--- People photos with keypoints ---
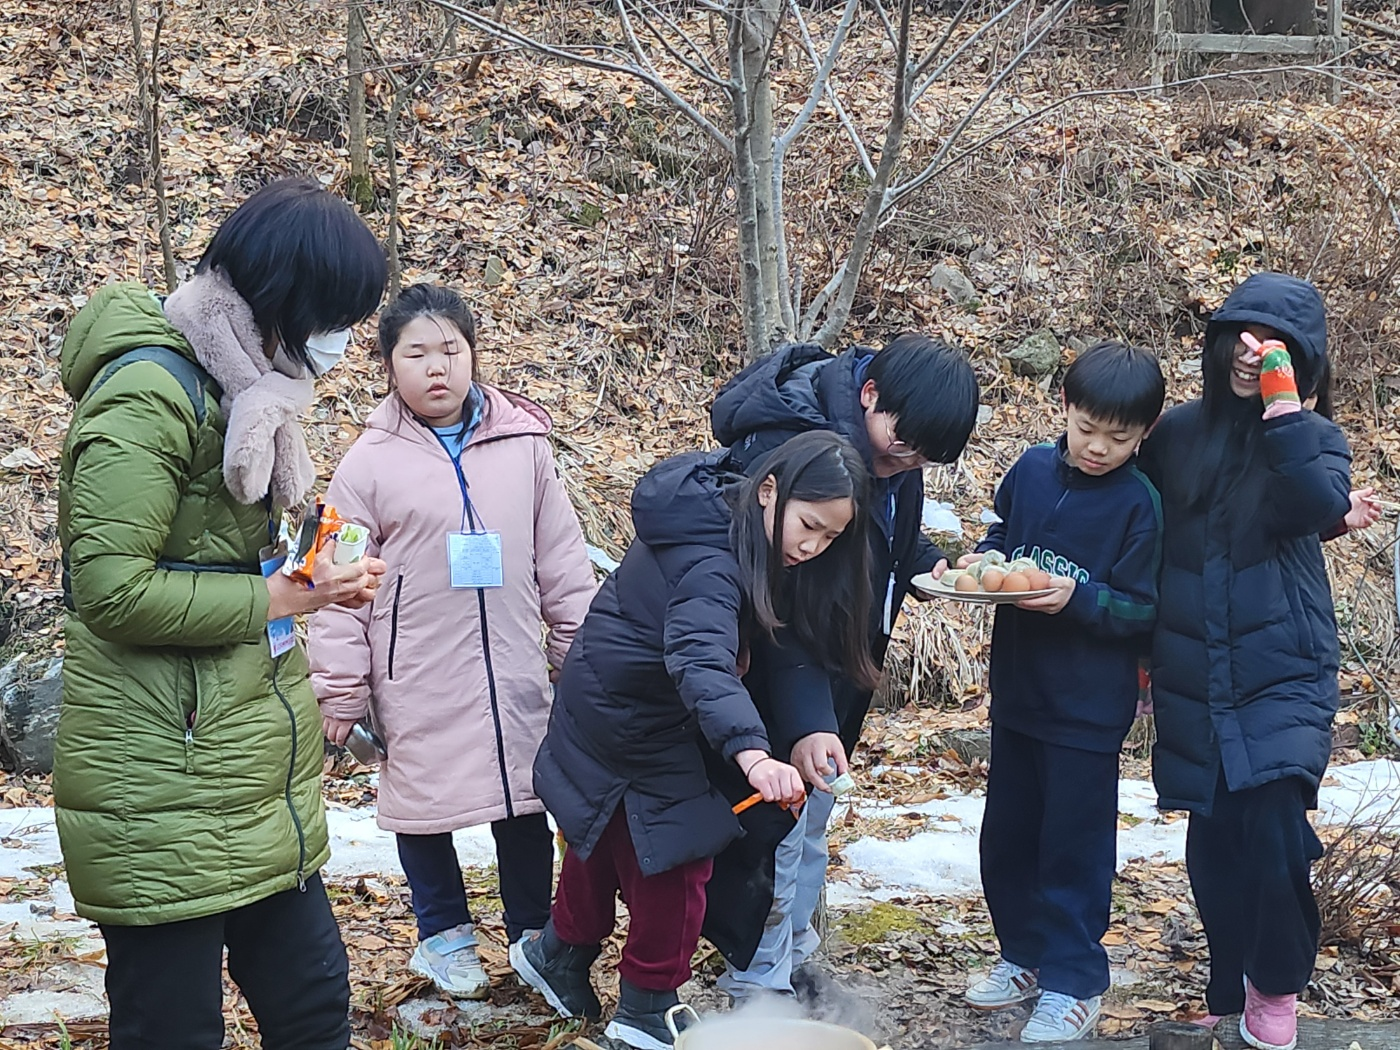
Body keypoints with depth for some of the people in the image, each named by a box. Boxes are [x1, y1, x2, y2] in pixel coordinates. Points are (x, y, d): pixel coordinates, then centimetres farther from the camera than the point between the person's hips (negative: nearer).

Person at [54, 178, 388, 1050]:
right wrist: (269, 600, -14)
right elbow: (111, 588, -23)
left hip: (250, 777, 9)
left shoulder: (240, 382, 14)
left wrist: (310, 578, 3)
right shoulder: (151, 394, -17)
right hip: (165, 789, -9)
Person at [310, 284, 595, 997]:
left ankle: (535, 933, 29)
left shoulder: (522, 445, 1)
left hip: (513, 673, 2)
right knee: (424, 803, 9)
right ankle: (445, 935, 31)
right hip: (417, 683, -2)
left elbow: (561, 560, 7)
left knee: (525, 803, 10)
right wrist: (340, 691, -3)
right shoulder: (369, 463, -4)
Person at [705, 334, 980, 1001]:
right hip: (775, 668, -8)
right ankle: (758, 983, 16)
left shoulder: (895, 447, -6)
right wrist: (805, 722, -44)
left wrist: (930, 563, -6)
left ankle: (794, 958, 36)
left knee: (809, 818, 19)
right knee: (775, 816, 0)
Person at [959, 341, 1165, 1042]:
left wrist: (1076, 597, -28)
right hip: (1017, 689, 6)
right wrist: (984, 559, -5)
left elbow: (1140, 611, -13)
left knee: (1074, 845, 3)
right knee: (1007, 834, 16)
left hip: (1089, 705, -6)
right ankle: (1025, 955, 34)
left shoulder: (1138, 503, -13)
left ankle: (1073, 984, 18)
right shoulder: (1032, 469, 0)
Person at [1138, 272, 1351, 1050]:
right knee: (1214, 840, 4)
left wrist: (1283, 406, -20)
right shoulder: (1177, 433, 8)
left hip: (1284, 672, -2)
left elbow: (1322, 506, -20)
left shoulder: (1314, 438, 3)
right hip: (1194, 679, 2)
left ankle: (1276, 988, 7)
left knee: (1273, 826, -16)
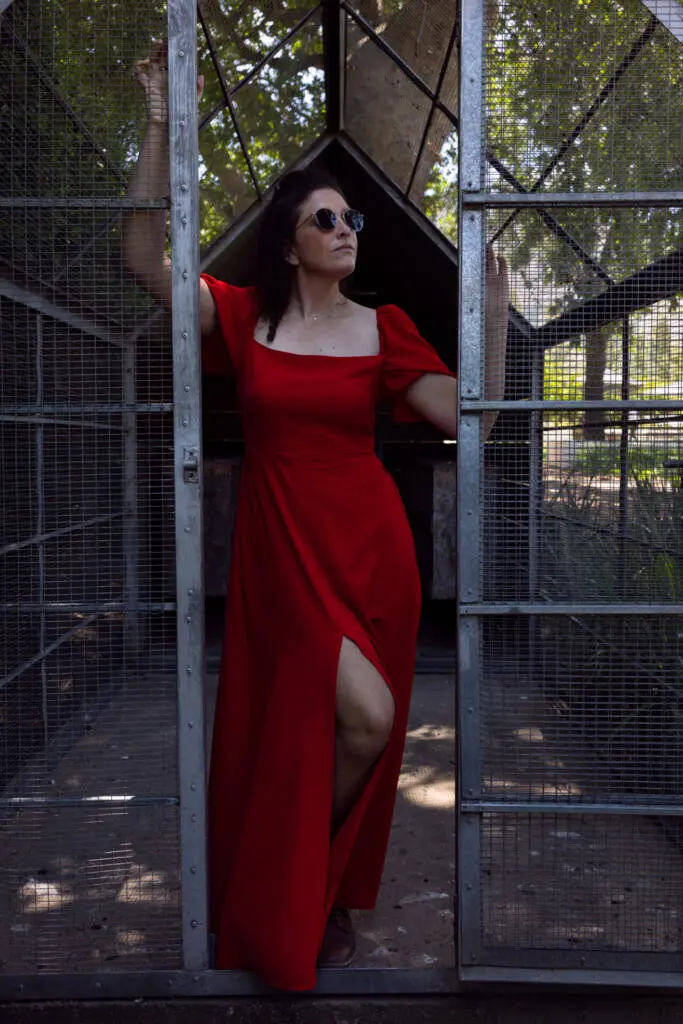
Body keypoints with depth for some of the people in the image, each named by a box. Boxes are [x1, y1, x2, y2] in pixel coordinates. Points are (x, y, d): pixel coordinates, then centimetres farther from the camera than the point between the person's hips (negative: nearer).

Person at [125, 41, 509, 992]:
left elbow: (467, 415, -5)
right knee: (363, 716, -15)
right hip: (285, 550, -3)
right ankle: (293, 888, 15)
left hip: (373, 547, 3)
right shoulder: (244, 317, 1)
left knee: (363, 732, 10)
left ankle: (320, 882, 37)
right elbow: (143, 255, -9)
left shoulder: (384, 327, 4)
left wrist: (495, 312, -12)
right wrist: (162, 122, -14)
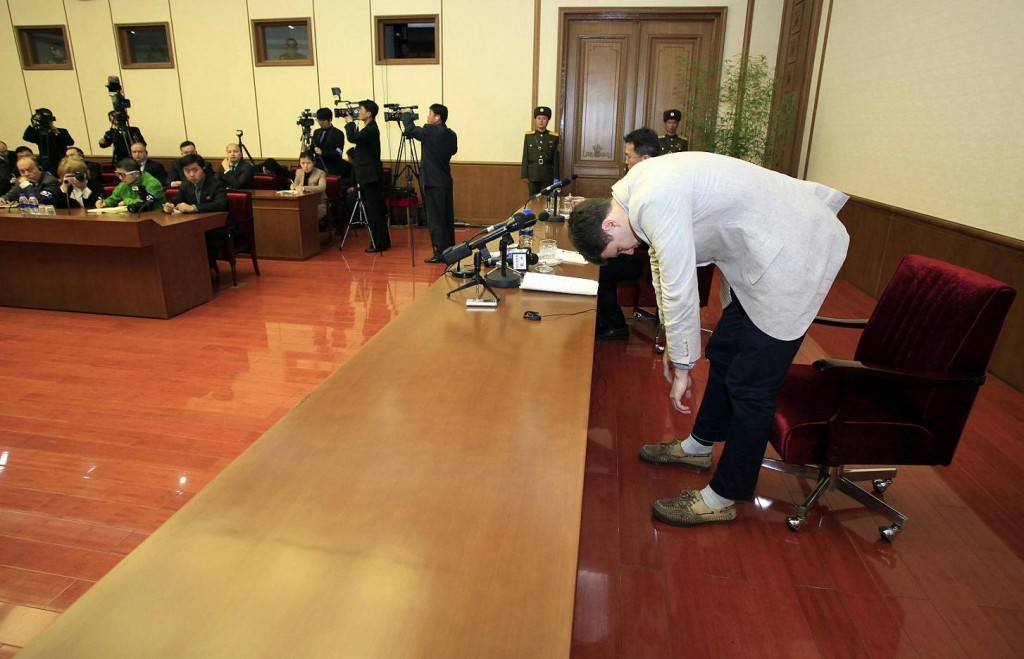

--- Task instructions ---
Copy the records word for word from their beginning through the line containing "left shoulder: (240, 382, 14)", including that line. Leave the pictures out of your copy.

--- Task solution ---
Body keypoints with depth for some of the people in the image, each named by a box. Boxes are [x1, y1, x2, y2] in pixel coordinates. Points are (x, y, d): pixel coordinates, then centimetres farther from the camera than the point between the person's hips (negative: nearer).

Person at [54, 178, 388, 1050]:
right wrist: (269, 600, -14)
right elbow: (111, 588, -23)
left hip: (250, 777, 9)
left shoulder: (240, 382, 14)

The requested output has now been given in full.